Pandora followed in the footsteps of other online start-ups when it went public this week, valuing its initial public offering, or I.P.O., at $16 a share. The music-streaming site allows users to create personalized radio channels, and investor enthusiasm abounded when Pandora stock opened at $20 a share yesterday.
But unlike other start-ups that have taken the I.P.O. plunge, Pandora is already on the way down. In only its second day on the market, Pandora stock closed today below its I.P.O. at $13.26 a share.
In other news…
• Music streaming service Spotify, the toast of Sweden, will finally be coming to the United States. As reported by the Silicon Valley Watcher, Spotify’s Jonathan Forster dropped the news at a London conference this Tuesday that Spotify could be expected to launch in the U.S. by July 5. We’re already shivering with antici … pation.

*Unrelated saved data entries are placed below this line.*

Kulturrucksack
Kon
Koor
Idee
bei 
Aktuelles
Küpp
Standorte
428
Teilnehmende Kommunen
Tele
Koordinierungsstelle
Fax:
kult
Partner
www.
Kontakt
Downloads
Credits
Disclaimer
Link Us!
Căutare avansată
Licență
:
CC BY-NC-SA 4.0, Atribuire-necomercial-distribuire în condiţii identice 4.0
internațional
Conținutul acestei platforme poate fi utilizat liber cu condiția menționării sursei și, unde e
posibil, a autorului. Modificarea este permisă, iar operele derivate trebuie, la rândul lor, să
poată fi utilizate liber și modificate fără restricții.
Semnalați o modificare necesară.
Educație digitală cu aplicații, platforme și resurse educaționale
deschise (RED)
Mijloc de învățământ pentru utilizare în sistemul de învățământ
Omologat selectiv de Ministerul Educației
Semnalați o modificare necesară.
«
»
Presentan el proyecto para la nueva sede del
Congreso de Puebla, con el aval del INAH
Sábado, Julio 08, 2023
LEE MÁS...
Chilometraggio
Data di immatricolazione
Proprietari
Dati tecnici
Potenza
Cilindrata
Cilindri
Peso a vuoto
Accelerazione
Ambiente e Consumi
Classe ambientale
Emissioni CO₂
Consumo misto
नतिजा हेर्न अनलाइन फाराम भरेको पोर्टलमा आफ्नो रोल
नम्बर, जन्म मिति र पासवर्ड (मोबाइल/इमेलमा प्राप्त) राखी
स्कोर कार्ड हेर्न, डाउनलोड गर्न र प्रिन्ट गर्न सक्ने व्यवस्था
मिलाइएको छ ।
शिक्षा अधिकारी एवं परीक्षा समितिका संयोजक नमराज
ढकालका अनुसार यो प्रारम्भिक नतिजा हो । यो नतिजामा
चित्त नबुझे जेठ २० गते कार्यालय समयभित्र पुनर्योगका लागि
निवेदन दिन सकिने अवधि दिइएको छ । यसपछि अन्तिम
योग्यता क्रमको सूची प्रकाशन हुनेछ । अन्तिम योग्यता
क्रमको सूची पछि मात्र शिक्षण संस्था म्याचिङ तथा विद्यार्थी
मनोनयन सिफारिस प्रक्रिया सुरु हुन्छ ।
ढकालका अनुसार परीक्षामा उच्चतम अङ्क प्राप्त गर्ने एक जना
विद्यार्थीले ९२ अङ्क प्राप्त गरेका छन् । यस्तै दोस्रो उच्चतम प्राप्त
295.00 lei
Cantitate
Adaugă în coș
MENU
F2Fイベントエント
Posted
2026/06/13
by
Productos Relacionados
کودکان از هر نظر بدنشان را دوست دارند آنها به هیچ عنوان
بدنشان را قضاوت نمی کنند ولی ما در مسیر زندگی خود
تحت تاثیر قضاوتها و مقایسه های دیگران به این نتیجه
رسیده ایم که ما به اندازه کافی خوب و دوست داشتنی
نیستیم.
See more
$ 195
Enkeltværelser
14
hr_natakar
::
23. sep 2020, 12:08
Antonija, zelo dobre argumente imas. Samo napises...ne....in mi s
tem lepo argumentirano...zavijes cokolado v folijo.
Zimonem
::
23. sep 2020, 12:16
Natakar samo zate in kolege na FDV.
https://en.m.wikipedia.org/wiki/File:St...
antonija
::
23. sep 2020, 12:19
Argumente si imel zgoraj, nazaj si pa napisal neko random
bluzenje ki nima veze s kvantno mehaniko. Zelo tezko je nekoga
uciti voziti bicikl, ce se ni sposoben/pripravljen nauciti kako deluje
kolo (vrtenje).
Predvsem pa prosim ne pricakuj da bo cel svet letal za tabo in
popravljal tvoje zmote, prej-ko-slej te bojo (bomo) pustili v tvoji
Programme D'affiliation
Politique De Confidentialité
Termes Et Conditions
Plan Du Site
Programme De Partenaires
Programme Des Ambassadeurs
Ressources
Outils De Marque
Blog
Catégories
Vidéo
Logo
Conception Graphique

• Steve Jobs is ruining our fun. According to U.K. paper The Sun, Apple allegedly filed for a patent 18 months ago that would be able to detect when an iPhone was being used to film a live concert—and disable the iPhone’s camera function. Apparently concert folks don’t like it when their shows appear for free on YouTube. Does this mean that to catch precious moments like this and this, we actually have to attend the shows?

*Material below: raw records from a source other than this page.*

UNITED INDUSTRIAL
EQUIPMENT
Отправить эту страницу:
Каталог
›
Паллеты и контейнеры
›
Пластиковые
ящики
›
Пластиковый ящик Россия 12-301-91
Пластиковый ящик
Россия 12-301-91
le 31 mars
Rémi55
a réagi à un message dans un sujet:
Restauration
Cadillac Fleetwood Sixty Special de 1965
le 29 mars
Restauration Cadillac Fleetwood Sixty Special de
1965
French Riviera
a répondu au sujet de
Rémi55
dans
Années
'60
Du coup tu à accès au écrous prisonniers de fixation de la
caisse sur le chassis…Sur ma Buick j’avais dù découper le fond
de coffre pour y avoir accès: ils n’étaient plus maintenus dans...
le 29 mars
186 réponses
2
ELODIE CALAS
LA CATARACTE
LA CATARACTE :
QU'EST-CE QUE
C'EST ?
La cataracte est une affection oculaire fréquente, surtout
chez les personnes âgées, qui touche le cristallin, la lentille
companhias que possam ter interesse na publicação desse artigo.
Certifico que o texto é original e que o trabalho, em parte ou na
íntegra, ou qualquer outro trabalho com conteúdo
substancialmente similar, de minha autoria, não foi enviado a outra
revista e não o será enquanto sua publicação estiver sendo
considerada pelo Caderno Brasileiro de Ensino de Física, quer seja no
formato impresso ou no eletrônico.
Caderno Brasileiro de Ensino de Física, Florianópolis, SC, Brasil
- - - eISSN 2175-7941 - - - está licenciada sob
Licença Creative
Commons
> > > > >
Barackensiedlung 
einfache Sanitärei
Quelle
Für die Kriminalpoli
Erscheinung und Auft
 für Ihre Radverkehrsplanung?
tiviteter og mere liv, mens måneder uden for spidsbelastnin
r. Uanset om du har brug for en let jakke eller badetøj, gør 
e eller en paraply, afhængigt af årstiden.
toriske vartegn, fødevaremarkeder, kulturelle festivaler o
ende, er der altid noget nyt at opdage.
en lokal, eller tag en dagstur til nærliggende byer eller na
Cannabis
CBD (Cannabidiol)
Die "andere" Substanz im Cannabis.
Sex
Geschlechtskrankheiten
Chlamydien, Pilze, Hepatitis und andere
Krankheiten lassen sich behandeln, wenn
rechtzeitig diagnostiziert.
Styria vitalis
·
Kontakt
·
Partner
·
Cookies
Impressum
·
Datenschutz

• Remember in the early 2000s when Kazaa was just another shady, peer-to-peer, file-sharing service that clogged your computer with spyware? Well, now it’s legit, legal, subscriber-based, owned by Atrinsic Inc.—and the responsibility of Stuart Goldfarb, Atrinsic’s newly named president and CEO. Goldfarb said in a press release that he is excited to grow Kazaa, “one of only a handful of companies that has license agreements with the record labels … .” Oh, how times have changed since our dorm-room days.